El libro que se prologa aquí proporciona un aporte importante y variado al debate constituyente que se va a desarrollar en Chile, el cual va a representar, por un lado, el punto final de una serie de reflexiones y cambios a nivel comparado de las últimas décadas y, por otro, un laboratorio para experimentar soluciones nuevas que a su vez se transformen en modelos para procesos futuros. La contribución de la doctrina a los procesos de escritura y reforma de las Constituciones representa un elemento esencial para que los convencionales dispongan de las distintas opciones que el constitucionalismo autóctono y comparado ofrecen, a sabiendas de sus éxitos y fallas según los casos. Todo ello porque, aun cuando el derecho comparado es un instrumento indudablemente útil, la selección de los modelos a imitar, su combinación y adaptación, no pueden sino darse en forma contextualizada para evitar crisis de rechazo o la adopción de mecanismos que acabarían por no funcionar o no ser implementados. Es una labor de la que la doctrina no puede eximirse, entrando en un diálogo con expertos, nacionales y extranjeros, que defienden ideas distintas.

▸ **Extracto de la fuente**

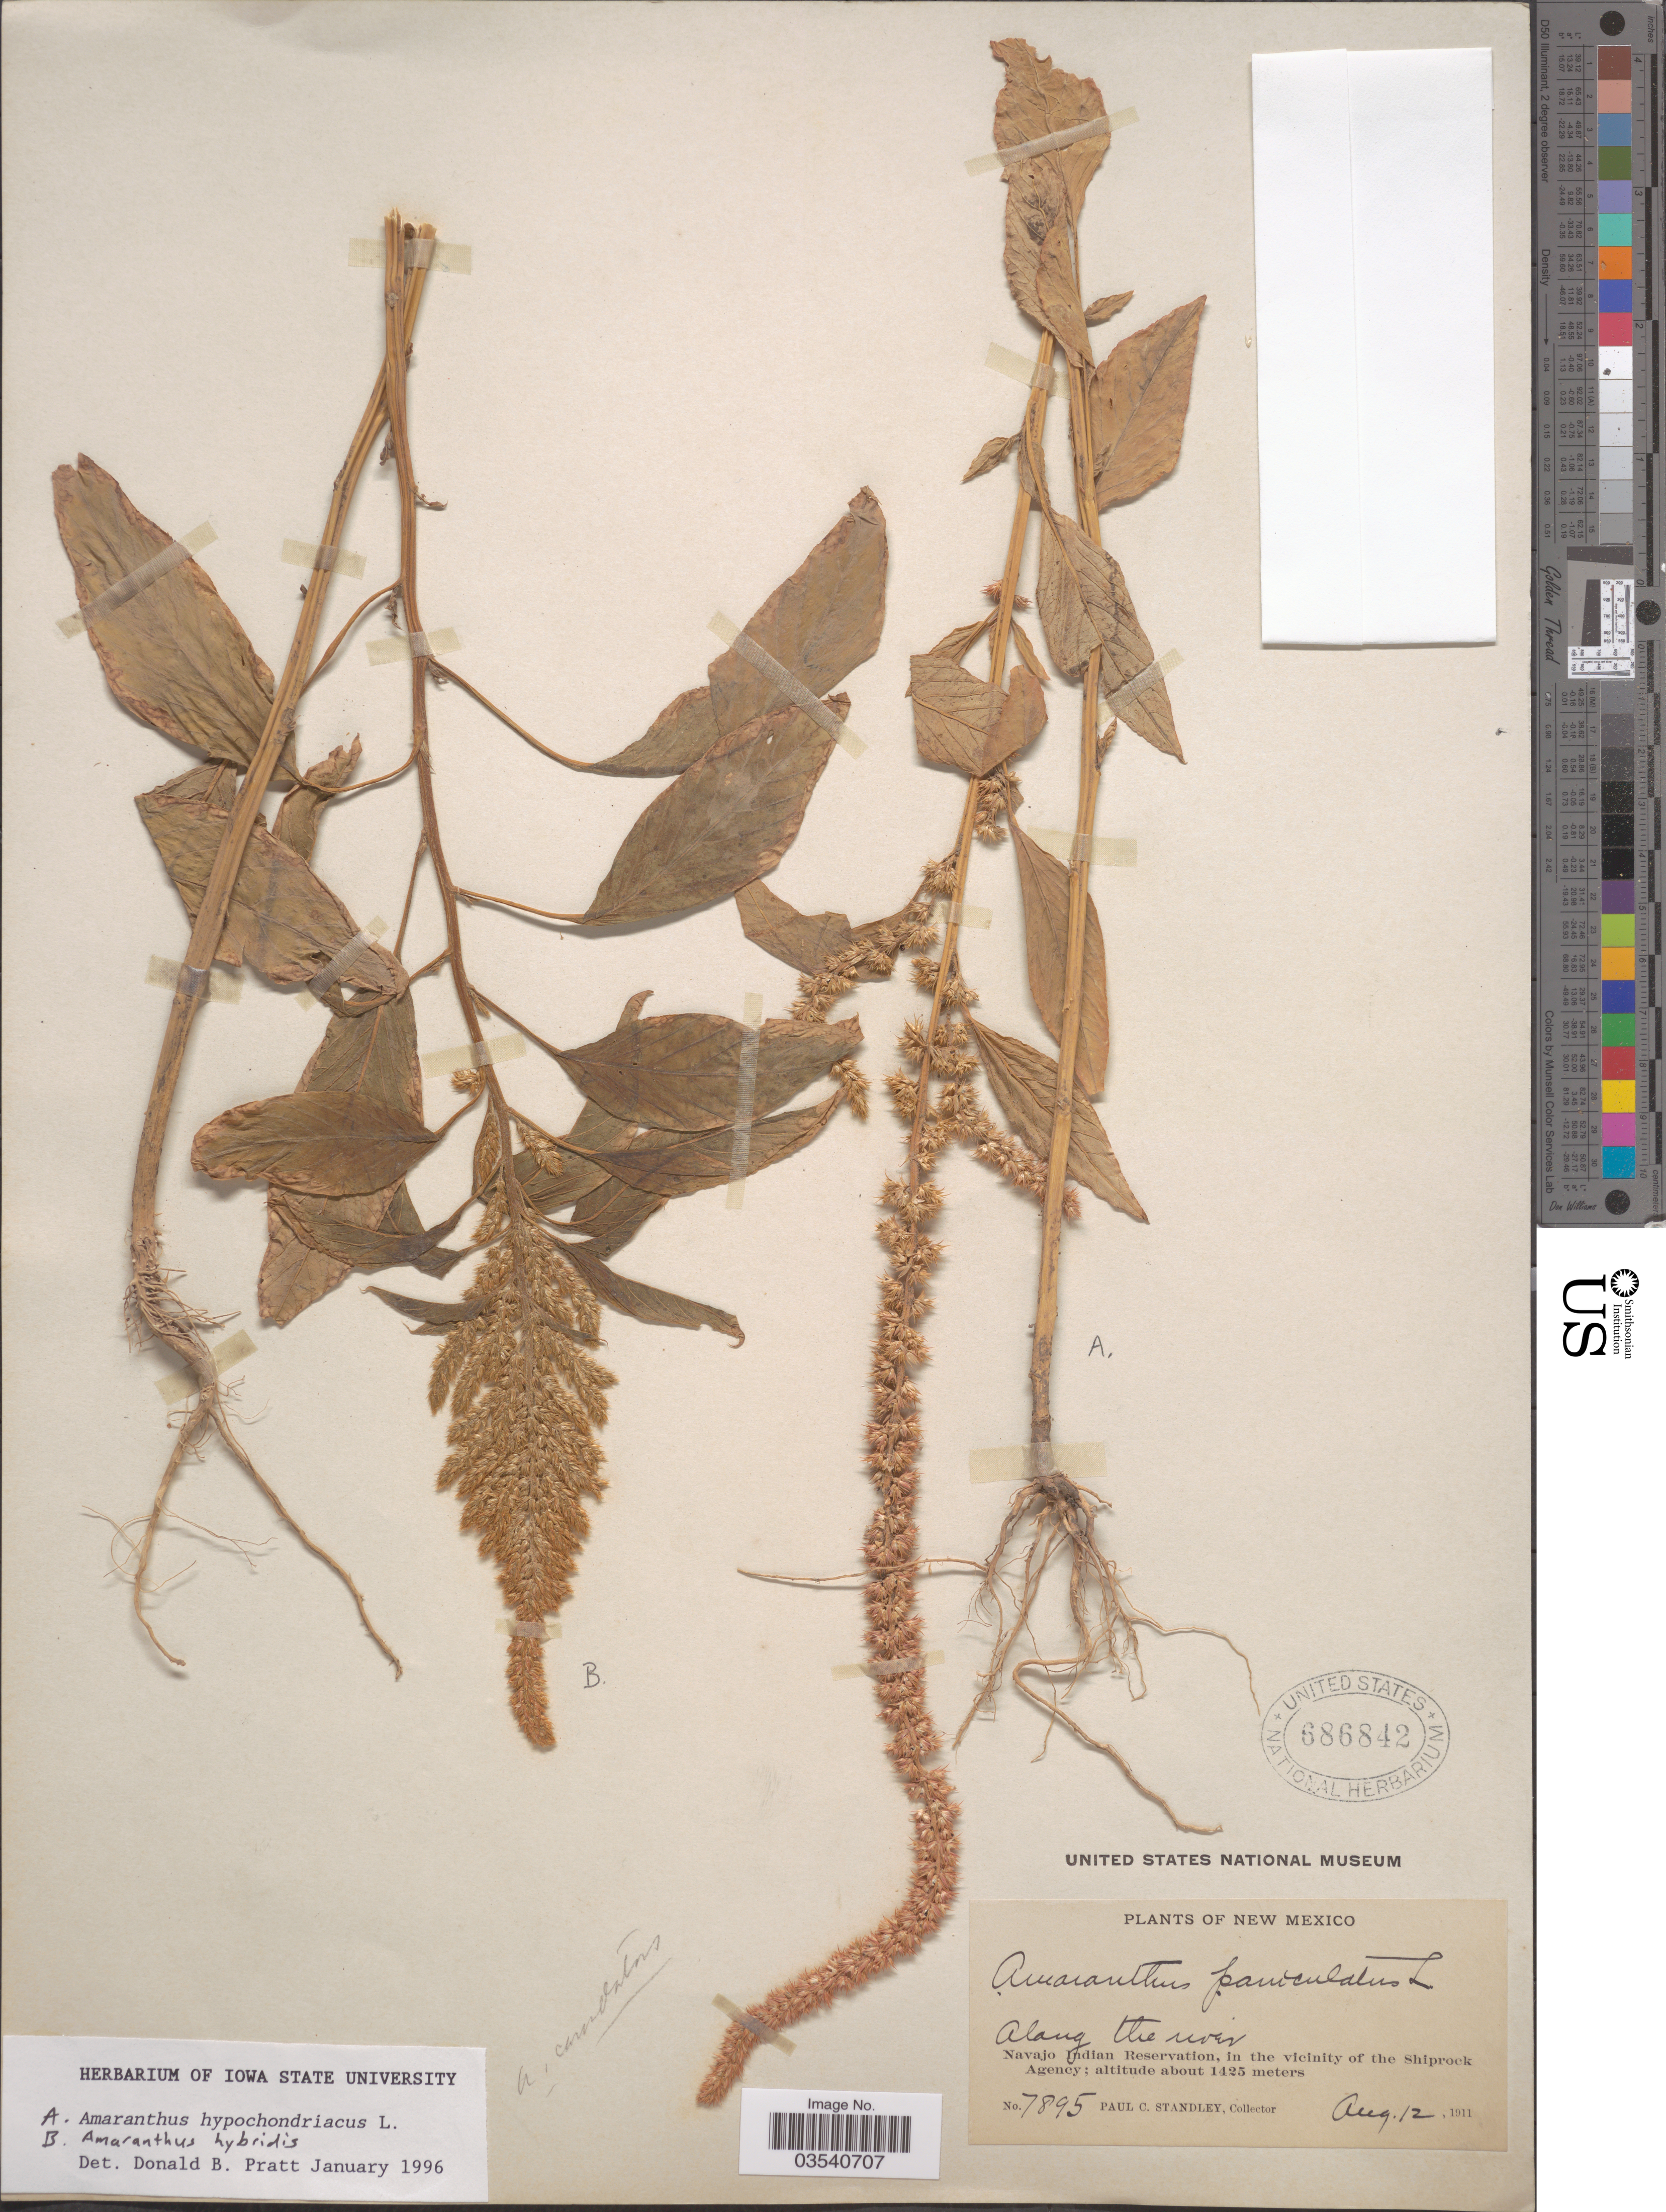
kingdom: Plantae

▸ **Enunciado del ejercicio**
Repite íntegro y sin ningún cambio el texto sobre el debate constituyente en Chile que aparece más arriba.

▸ **Respuesta correcta**
El libro que se prologa aquí proporciona un aporte importante y variado al debate constituyente que se va a desarrollar en Chile, el cual va a representar, por un lado, el punto final de una serie de reflexiones y cambios a nivel comparado de las últimas décadas y, por otro, un laboratorio para experimentar soluciones nuevas que a su vez se transformen en modelos para procesos futuros. La contribución de la doctrina a los procesos de escritura y reforma de las Constituciones representa un elemento esencial para que los convencionales dispongan de las distintas opciones que el constitucionalismo autóctono y comparado ofrecen, a sabiendas de sus éxitos y fallas según los casos. Todo ello porque, aun cuando el derecho comparado es un instrumento indudablemente útil, la selección de los modelos a imitar, su combinación y adaptación, no pueden sino darse en forma contextualizada para evitar crisis de rechazo o la adopción de mecanismos que acabarían por no funcionar o no ser implementados. Es una labor de la que la doctrina no puede eximirse, entrando en un diálogo con expertos, nacionales y extranjeros, que defienden ideas distintas.